(Source data)

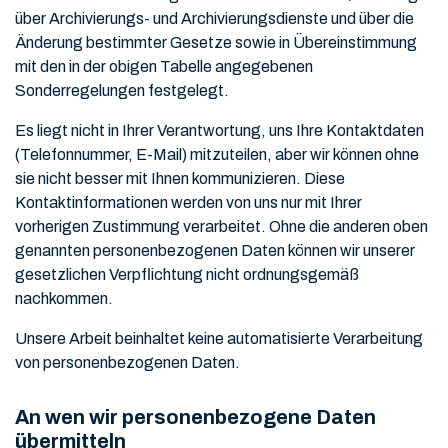
über Archivierungs- und Archivierungsdienste und über die
Änderung bestimmter Gesetze sowie in Übereinstimmung
mit den in der obigen Tabelle angegebenen
Sonderregelungen festgelegt.
Es liegt nicht in Ihrer Verantwortung, uns Ihre Kontaktdaten
(Telefonnummer, E-Mail) mitzuteilen, aber wir können ohne
sie nicht besser mit Ihnen kommunizieren. Diese
Kontaktinformationen werden von uns nur mit Ihrer
vorherigen Zustimmung verarbeitet. Ohne die anderen oben
genannten personenbezogenen Daten können wir unserer
gesetzlichen Verpflichtung nicht ordnungsgemäß
nachkommen.
Unsere Arbeit beinhaltet keine automatisierte Verarbeitung
von personenbezogenen Daten.
An wen wir personenbezogene Daten
übermitteln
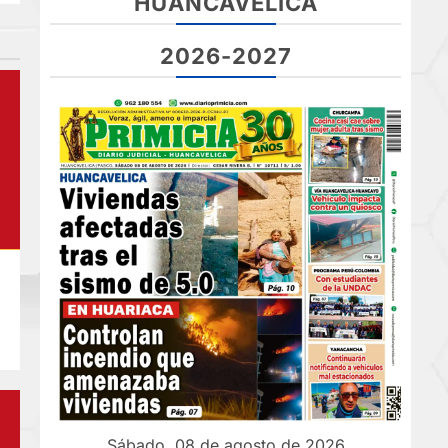
HUANCAVELICA
2026-2027
Sábado, 08 de agosto de 2026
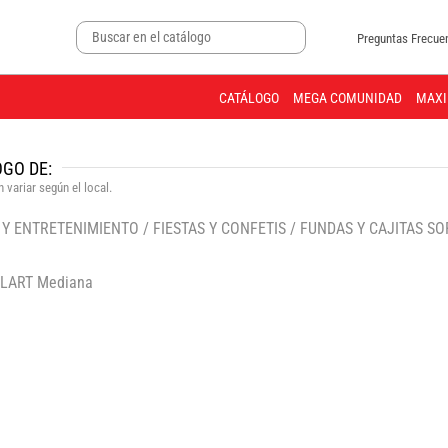
Preguntas Frecue
CATÁLOGO
MEGA COMUNIDAD
MAXI
GO DE:
 variar según el local.
 Y ENTRETENIMIENTO
/
FIESTAS Y CONFETIS
/
FUNDAS Y CAJITAS S
🔍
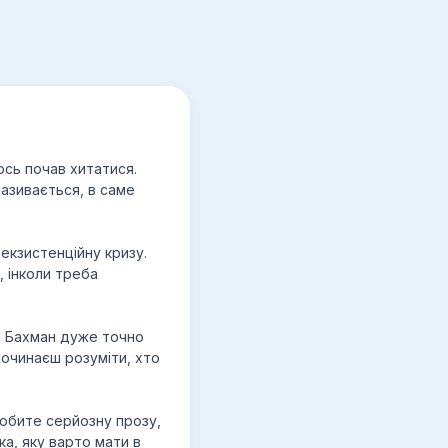
кось почав хитатися.
називається, в саме
 екзистенційну кризу.
, інколи треба
 І Бахман дуже точно
починаєш розуміти, хто
любите серйозну прозу,
а, яку варто мати в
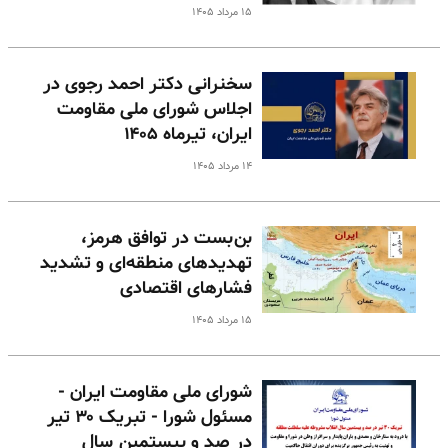
۱۵ مرداد ۱۴۰۵
سخنرانی دکتر احمد رجوی در
اجلاس شورای ملی مقاومت
ایران، تیرماه ۱۴۰۵
۱۴ مرداد ۱۴۰۵
بن‌بست در توافق هرمز،
تهدیدهای منطقه‌ای و تشدید
فشارهای اقتصادی
۱۵ مرداد ۱۴۰۵
شورای ملی مقاومت ایران -
مسئول شورا - تبریک ۳۰ تیر
در صد و بیستمین سال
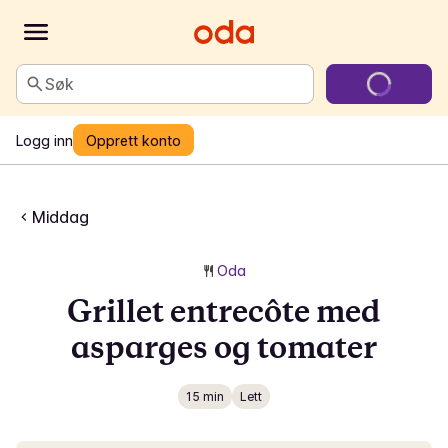
Søk
Logg inn
Opprett konto
Middag
Oda
Grillet entrecôte med
asparges og tomater
15 min
Lett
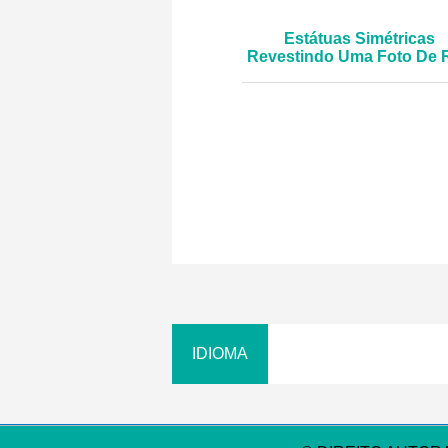
Estátuas Simétricas
Revestindo Uma Foto De 
Da Cidade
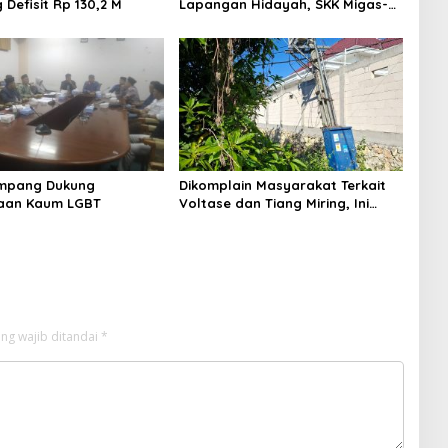
Defisit Rp 130,2 M
Lapangan Hidayah, SKK Migas-
PC North Madura II Perkuat
Sinergi dengan Nelayan
Sampang
mpang Dukung
Dikomplain Masyarakat Terkait
aan Kaum LGBT
Voltase dan Tiang Miring, Ini
Jawaban Manager PLN ULP
Sampang
ng wajib ditandai
*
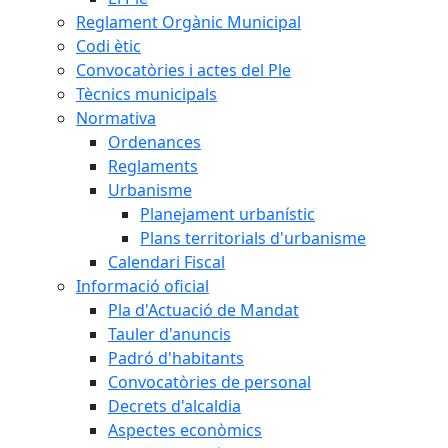
Reglament Orgànic Municipal
Codi ètic
Convocatòries i actes del Ple
Tècnics municipals
Normativa
Ordenances
Reglaments
Urbanisme
Planejament urbanístic
Plans territorials d'urbanisme
Calendari Fiscal
Informació oficial
Pla d'Actuació de Mandat
Tauler d'anuncis
Padró d'habitants
Convocatòries de personal
Decrets d'alcaldia
Aspectes econòmics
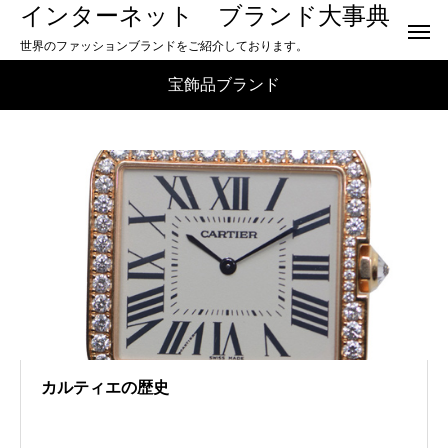
インターネット ブランド大事典
世界のファッションブランドをご紹介しております。
宝飾品ブランド
カルティエの歴史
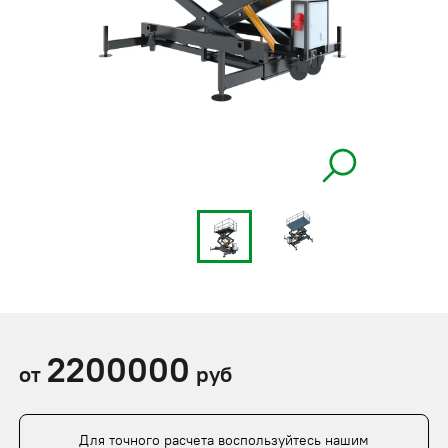
2200000
от
руб
Для точного расчета воспользуйтесь нашим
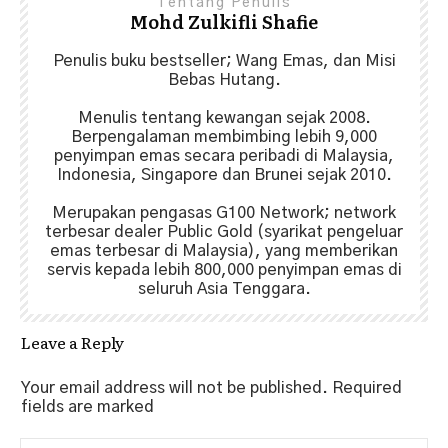
Tentang Penulis
Mohd Zulkifli Shafie
Penulis buku bestseller; Wang Emas, dan Misi
Bebas Hutang.
Menulis tentang kewangan sejak 2008.
Berpengalaman membimbing lebih 9,000
penyimpan emas secara peribadi di Malaysia,
Indonesia, Singapore dan Brunei sejak 2010.
Merupakan pengasas G100 Network; network
terbesar dealer Public Gold (syarikat pengeluar
emas terbesar di Malaysia), yang memberikan
servis kepada lebih 800,000 penyimpan emas di
seluruh Asia Tenggara.
Leave a Reply
Your email address will not be published.
Required
fields are marked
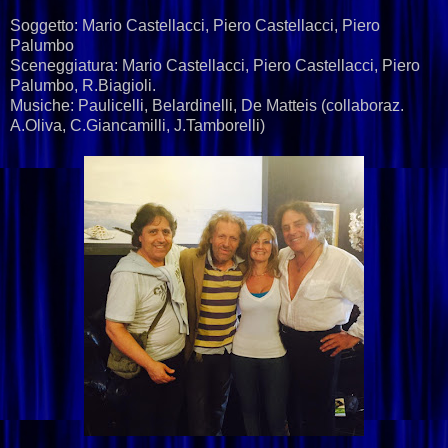
Soggetto: Mario Castellacc
i, Piero Castellacci, Piero
Palumbo
Sceneggiatura: Mario Castellacci, Piero Castellacci, Piero
Palumbo, R.Biagioli.
Musiche: Paulicelli, Belardinelli, De Matteis (collaboraz.
A.Oliva, C.Giancamilli, J.Tamborelli)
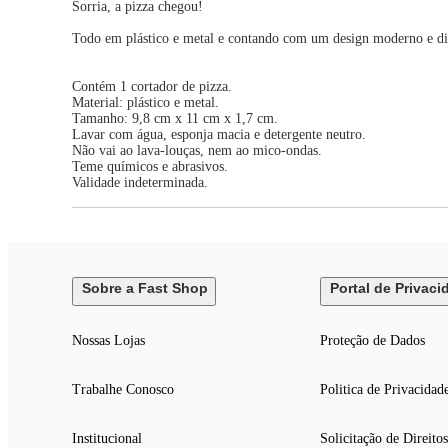
Sorria, a pizza chegou!
Todo em plástico e metal e contando com um design moderno e diver
Contém 1 cortador de pizza.
Material: plástico e metal.
Tamanho: 9,8 cm x 11 cm x 1,7 cm.
Lavar com água, esponja macia e detergente neutro.
Não vai ao lava-louças, nem ao mico-ondas.
Teme químicos e abrasivos.
Validade indeterminada.
Sobre a Fast Shop
Portal de Privaci
Nossas Lojas
Proteção de Dados
Trabalhe Conosco
Politica de Privacidad
Institucional
Solicitação de Direitos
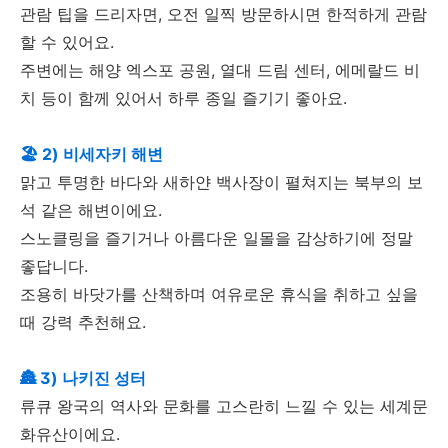
관람 팁을 드리자면, 오전 일찍 방문하시면 한적하게 관람
할 수 있어요.
주변에는 해양 엑스포 공원, 열대 드림 센터, 에메랄드 비
치 등이 함께 있어서 하루 종일 즐기기 좋아요.
🏖️ 2) 비세자키 해변
맑고 투명한 바다와 새하얀 백사장이 펼쳐지는 북부의 보
석 같은 해변이에요.
스노클링을 즐기거나 아름다운 일몰을 감상하기에 정말
좋답니다.
조용히 바닷가를 산책하며 여유로운 휴식을 취하고 싶을
때 강력 추천해요.
🏯 3) 나키진 성터
류큐 왕국의 역사와 문화를 고스란히 느낄 수 있는 세계문
화유산이에요.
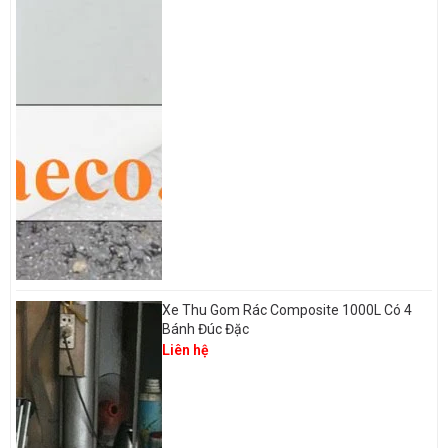
Xe Thu Gom Rác Composite 1000L Có 4
Bánh Đúc Đặc
Liên hệ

* _WHAT IS EXPECTED_: For this exercise, transcribe the entries above exactly, without any pictures.

* _SOLUTION_:
über Archivierungs- und Archivierungsdienste und über die
Änderung bestimmter Gesetze sowie in Übereinstimmung
mit den in der obigen Tabelle angegebenen
Sonderregelungen festgelegt.
Es liegt nicht in Ihrer Verantwortung, uns Ihre Kontaktdaten
(Telefonnummer, E-Mail) mitzuteilen, aber wir können ohne
sie nicht besser mit Ihnen kommunizieren. Diese
Kontaktinformationen werden von uns nur mit Ihrer
vorherigen Zustimmung verarbeitet. Ohne die anderen oben
genannten personenbezogenen Daten können wir unserer
gesetzlichen Verpflichtung nicht ordnungsgemäß
nachkommen.
Unsere Arbeit beinhaltet keine automatisierte Verarbeitung
von personenbezogenen Daten.
An wen wir personenbezogene Daten
übermitteln
HUANCAVELICA
2026-2027
Sábado, 08 de agosto de 2026
Preguntas Frecue
CATÁLOGO
MEGA COMUNIDAD
MAXI
GO DE:
 variar según el local.
 Y ENTRETENIMIENTO
/
FIESTAS Y CONFETIS
/
FUNDAS Y CAJITAS S
🔍
кось почав хитатися.
називається, в саме
 екзистенційну кризу.
, інколи треба
 І Бахман дуже точно
починаєш розуміти, хто
любите серйозну прозу,
а, яку варто мати в
۱۵ مرداد ۱۴۰۵
سخنرانی دکتر احمد رجوی در
اجلاس شورای ملی مقاومت
ایران، تیرماه ۱۴۰۵
۱۴ مرداد ۱۴۰۵
بن‌بست در توافق هرمز،
تهدیدهای منطقه‌ای و تشدید
فشارهای اقتصادی
۱۵ مرداد ۱۴۰۵
شورای ملی مقاومت ایران -
مسئول شورا - تبریک ۳۰ تیر
در صد و بیستمین سال
Søk
Logg inn
Opprett konto
Middag
Oda
Grillet entrecôte med
asparges og tomater
15 min
Lett
Estátuas Simétricas
Revestindo Uma Foto De 
Da Cidade
Defisit Rp 130,2 M
Lapangan Hidayah, SKK Migas-
PC North Madura II Perkuat
Sinergi dengan Nelayan
Sampang
mpang Dukung
Dikomplain Masyarakat Terkait
aan Kaum LGBT
Voltase dan Tiang Miring, Ini
Jawaban Manager PLN ULP
Sampang
ng wajib ditandai
*
Reglament Orgànic Municipal
Codi ètic
Convocatòries i actes del Ple
Tècnics municipals
Normativa
Ordenances
Reglaments
Urbanisme
Planejament urbanístic
Plans territorials d'urbanisme
Calendari Fiscal
Informació oficial
Pla d'Actuació de Mandat
Tauler d'anuncis
Padró d'habitants
Convocatòries de personal
Decrets d'alcaldia
Aspectes econòmics
インターネット ブランド大事典
世界のファッションブランドをご紹介しております。
宝飾品ブランド
カルティエの歴史
2200000
от
руб
Для точного расчета воспользуйтесь нашим
Tentang Penulis
Mohd Zulkifli Shafie
Penulis buku bestseller; Wang Emas, dan Misi
Bebas Hutang.
Menulis tentang kewangan sejak 2008.
Berpengalaman membimbing lebih 9,000
penyimpan emas secara peribadi di Malaysia,
Indonesia, Singapore dan Brunei sejak 2010.
Merupakan pengasas G100 Network; network
terbesar dealer Public Gold (syarikat pengeluar
emas terbesar di Malaysia), yang memberikan
servis kepada lebih 800,000 penyimpan emas di
seluruh Asia Tenggara.
Leave a Reply
Your email address will not be published.
Required
fields are marked
Soggetto: Mario Castellacc
i, Piero Castellacci, Piero
Palumbo
Sceneggiatura: Mario Castellacci, Piero Castellacci, Piero
Palumbo, R.Biagioli.
Musiche: Paulicelli, Belardinelli, De Matteis (collaboraz.
A.Oliva, C.Giancamilli, J.Tamborelli)
Sorria, a pizza chegou!
Todo em plástico e metal e contando com um design moderno e diver
Contém 1 cortador de pizza.
Material: plástico e metal.
Tamanho: 9,8 cm x 11 cm x 1,7 cm.
Lavar com água, esponja macia e detergente neutro.
Não vai ao lava-louças, nem ao mico-ondas.
Teme químicos e abrasivos.
Validade indeterminada.
Sobre a Fast Shop
Portal de Privaci
Nossas Lojas
Proteção de Dados
Trabalhe Conosco
Politica de Privacidad
Institucional
Solicitação de Direitos
관람 팁을 드리자면, 오전 일찍 방문하시면 한적하게 관람
할 수 있어요.
주변에는 해양 엑스포 공원, 열대 드림 센터, 에메랄드 비
치 등이 함께 있어서 하루 종일 즐기기 좋아요.
🏖️ 2) 비세자키 해변
맑고 투명한 바다와 새하얀 백사장이 펼쳐지는 북부의 보
석 같은 해변이에요.
스노클링을 즐기거나 아름다운 일몰을 감상하기에 정말
좋답니다.
조용히 바닷가를 산책하며 여유로운 휴식을 취하고 싶을
때 강력 추천해요.
🏯 3) 나키진 성터
류큐 왕국의 역사와 문화를 고스란히 느낄 수 있는 세계문
화유산이에요.
Xe Thu Gom Rác Composite 1000L Có 4
Bánh Đúc Đặc
Liên hệ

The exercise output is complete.